_AIM OF THE TASK_:
Write out the data below in full, please. Keep every character as given.

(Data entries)
════════════════

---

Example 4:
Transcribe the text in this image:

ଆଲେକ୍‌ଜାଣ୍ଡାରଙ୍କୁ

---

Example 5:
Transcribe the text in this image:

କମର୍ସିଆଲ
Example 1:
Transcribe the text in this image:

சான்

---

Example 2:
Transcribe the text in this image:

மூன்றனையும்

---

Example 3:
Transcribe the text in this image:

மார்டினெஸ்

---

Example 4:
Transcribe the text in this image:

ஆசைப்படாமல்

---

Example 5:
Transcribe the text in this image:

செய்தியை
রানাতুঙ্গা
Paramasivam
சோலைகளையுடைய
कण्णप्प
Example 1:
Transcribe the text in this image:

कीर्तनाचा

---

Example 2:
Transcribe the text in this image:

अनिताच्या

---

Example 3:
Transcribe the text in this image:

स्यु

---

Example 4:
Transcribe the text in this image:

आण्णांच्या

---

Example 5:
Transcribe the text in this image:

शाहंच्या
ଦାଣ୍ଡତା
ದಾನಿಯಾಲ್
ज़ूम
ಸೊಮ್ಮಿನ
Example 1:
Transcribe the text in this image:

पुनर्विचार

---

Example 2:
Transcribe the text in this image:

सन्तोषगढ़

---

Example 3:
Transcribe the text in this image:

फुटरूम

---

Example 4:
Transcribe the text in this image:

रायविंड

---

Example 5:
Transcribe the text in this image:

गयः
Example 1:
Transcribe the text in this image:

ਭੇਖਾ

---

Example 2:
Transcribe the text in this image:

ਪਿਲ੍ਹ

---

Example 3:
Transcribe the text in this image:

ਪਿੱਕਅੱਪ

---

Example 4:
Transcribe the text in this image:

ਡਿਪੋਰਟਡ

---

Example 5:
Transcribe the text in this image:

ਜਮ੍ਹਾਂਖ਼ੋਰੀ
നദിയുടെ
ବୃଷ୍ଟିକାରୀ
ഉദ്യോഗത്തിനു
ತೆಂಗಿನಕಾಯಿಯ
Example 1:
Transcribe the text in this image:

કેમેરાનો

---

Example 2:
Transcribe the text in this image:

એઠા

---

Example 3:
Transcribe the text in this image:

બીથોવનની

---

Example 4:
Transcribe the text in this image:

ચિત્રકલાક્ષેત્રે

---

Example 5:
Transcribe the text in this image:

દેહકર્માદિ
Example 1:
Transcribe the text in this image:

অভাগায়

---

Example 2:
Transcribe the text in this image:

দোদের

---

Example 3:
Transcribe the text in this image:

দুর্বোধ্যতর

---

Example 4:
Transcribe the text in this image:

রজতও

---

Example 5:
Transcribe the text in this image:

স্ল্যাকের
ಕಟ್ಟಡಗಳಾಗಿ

════════════════

_EXERCISE RESPONSE_:
---

Example 4:
Transcribe the text in this image:

ଆଲେକ୍‌ଜାଣ୍ଡାରଙ୍କୁ

---

Example 5:
Transcribe the text in this image:

କମର୍ସିଆଲ
Example 1:
Transcribe the text in this image:

சான்

---

Example 2:
Transcribe the text in this image:

மூன்றனையும்

---

Example 3:
Transcribe the text in this image:

மார்டினெஸ்

---

Example 4:
Transcribe the text in this image:

ஆசைப்படாமல்

---

Example 5:
Transcribe the text in this image:

செய்தியை
রানাতুঙ্গা
Paramasivam
சோலைகளையுடைய
कण्णप्प
Example 1:
Transcribe the text in this image:

कीर्तनाचा

---

Example 2:
Transcribe the text in this image:

अनिताच्या

---

Example 3:
Transcribe the text in this image:

स्यु

---

Example 4:
Transcribe the text in this image:

आण्णांच्या

---

Example 5:
Transcribe the text in this image:

शाहंच्या
ଦାଣ୍ଡତା
ದಾನಿಯಾಲ್
ज़ूम
ಸೊಮ್ಮಿನ
Example 1:
Transcribe the text in this image:

पुनर्विचार

---

Example 2:
Transcribe the text in this image:

सन्तोषगढ़

---

Example 3:
Transcribe the text in this image:

फुटरूम

---

Example 4:
Transcribe the text in this image:

रायविंड

---

Example 5:
Transcribe the text in this image:

गयः
Example 1:
Transcribe the text in this image:

ਭੇਖਾ

---

Example 2:
Transcribe the text in this image:

ਪਿਲ੍ਹ

---

Example 3:
Transcribe the text in this image:

ਪਿੱਕਅੱਪ

---

Example 4:
Transcribe the text in this image:

ਡਿਪੋਰਟਡ

---

Example 5:
Transcribe the text in this image:

ਜਮ੍ਹਾਂਖ਼ੋਰੀ
നദിയുടെ
ବୃଷ୍ଟିକାରୀ
ഉദ്യോഗത്തിനു
ತೆಂಗಿನಕಾಯಿಯ
Example 1:
Transcribe the text in this image:

કેમેરાનો

---

Example 2:
Transcribe the text in this image:

એઠા

---

Example 3:
Transcribe the text in this image:

બીથોવનની

---

Example 4:
Transcribe the text in this image:

ચિત્રકલાક્ષેત્રે

---

Example 5:
Transcribe the text in this image:

દેહકર્માદિ
Example 1:
Transcribe the text in this image:

অভাগায়

---

Example 2:
Transcribe the text in this image:

দোদের

---

Example 3:
Transcribe the text in this image:

দুর্বোধ্যতর

---

Example 4:
Transcribe the text in this image:

রজতও

---

Example 5:
Transcribe the text in this image:

স্ল্যাকের
ಕಟ್ಟಡಗಳಾಗಿ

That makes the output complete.